Once you have performed this simulation, you should also try to reweight from this simulations. Furthermore, if you have time, you should also try to perform another independent simulation.
The following three exercises are optional, but they will show you how different parameters effect the results. You should base these exercises on the files from the Exercise-1 folder and make the necessary changes. Make sure that you run these simulations in separate folders and start from clean files from the Exercise-1 folder.
The main parameter in the optimization algorithm is the step size and it is not always easy to choose this parameter. Luckily, the algorithm is quite robust and will work for different step sizes.
Run different simulations using step sizes 0.5 and 50.0 and try to rationalize the behavior. Normally, when the step size is too large, the system gets stuck in CV space and coefficients oscillate wildly. When the step size is too small, the algorithm runs out of "steam" too fast and the simulation converges slowly. These two extreme cases should be avoided.
Perform a simulation using an uniform target distribution and see how this changes the results.
In this case, you need to change the target distribution to
# Target distribution td: TD_UNIFORM
and remove the TARGETDIST_STRIDE and TARGETDIST_OUTPUT keywords from the OPT_AVERAGED_SGD action.
Perform a simulation using Legendre polynomials (BF_LEGENDRE) basis functions instead of the wavelets and see how this will affect the result. As the Legendre polynomials are delocalized basis functions, this should lead to more fluctuations in the bias potential as has been observed in the paper introducing the wavelets.
In this case, you need to change the basis set action in the PLUMED input to
# Basisset bf1: BF_LEGENDRE ... ORDERcompulsory keyword The order of the basis function expansion. =20 MINIMUMcompulsory keyword The minimum of the interval on which the basis functions are defined. =0.2 MAXIMUMcompulsory keyword The maximum of the interval on which the basis functions are defined. =0.7 ...
This should cover the basics of running VES simulations in PLUMED, but the following comments might be of interest to some.
VES simulations can be easily restarted. The code will automatically output all the file needed at the end of the simulation. To restart, you just need to reset the simulation with your MD code in the traditional way and add a RESET keyword to the top of the PLUMED input (for some codes like GROMACS, a restart is automatically detected by PLUMED and thus this keyword is not needed).

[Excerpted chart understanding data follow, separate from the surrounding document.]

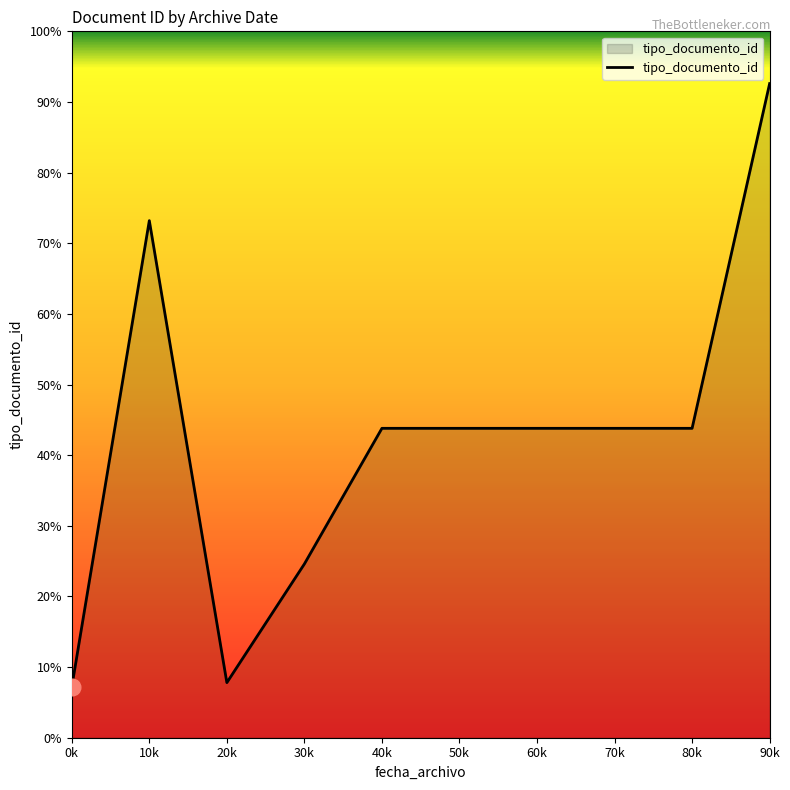

Where does the data first go above 219?

10k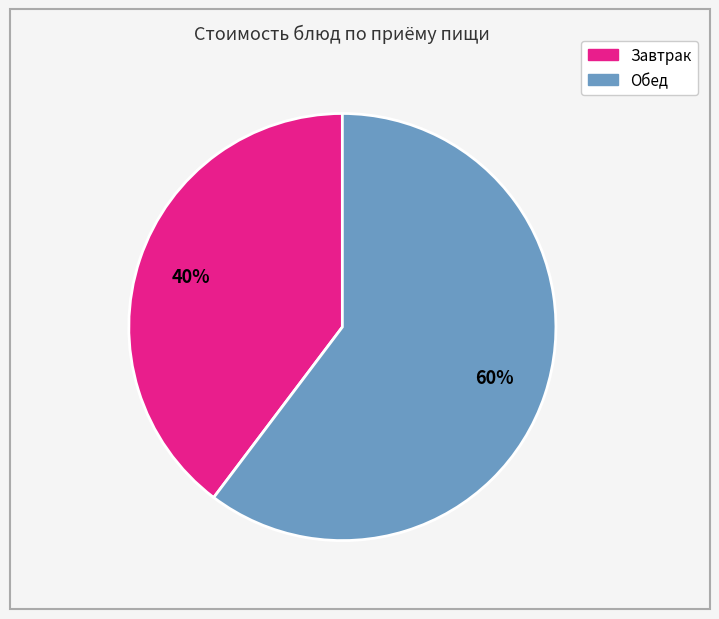

Is there any slice that represents more than half of the pie?

Yes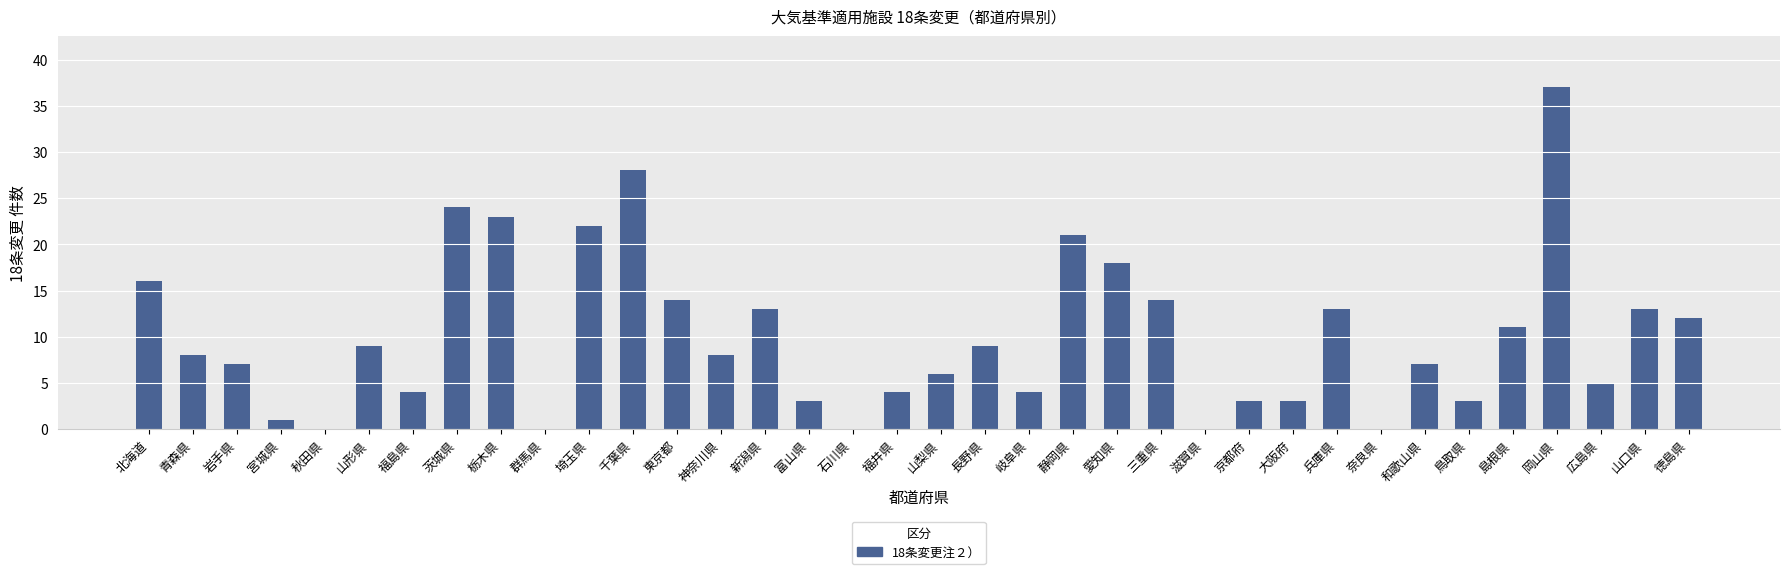

Which label corresponds to the largest value in the chart?

岡山県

VES simulations supports the usage of multiple walkers where different copies of the system share the same bias potential (i.e. coefficients) and cooperatively sample the averages needed for the gradient and Hessian. This can significantly help with convergence in difficult cases. It is of course best to start the different copies from different positions in CV space. To activate this option you just need to add the MULTIPLE_WALKERS keyword to the OPT_AVERAGED_SGD action. Note that this is only supported if the MD code support running multiple replicas connected via MPI (e.g., GROMACS or LAMMPS).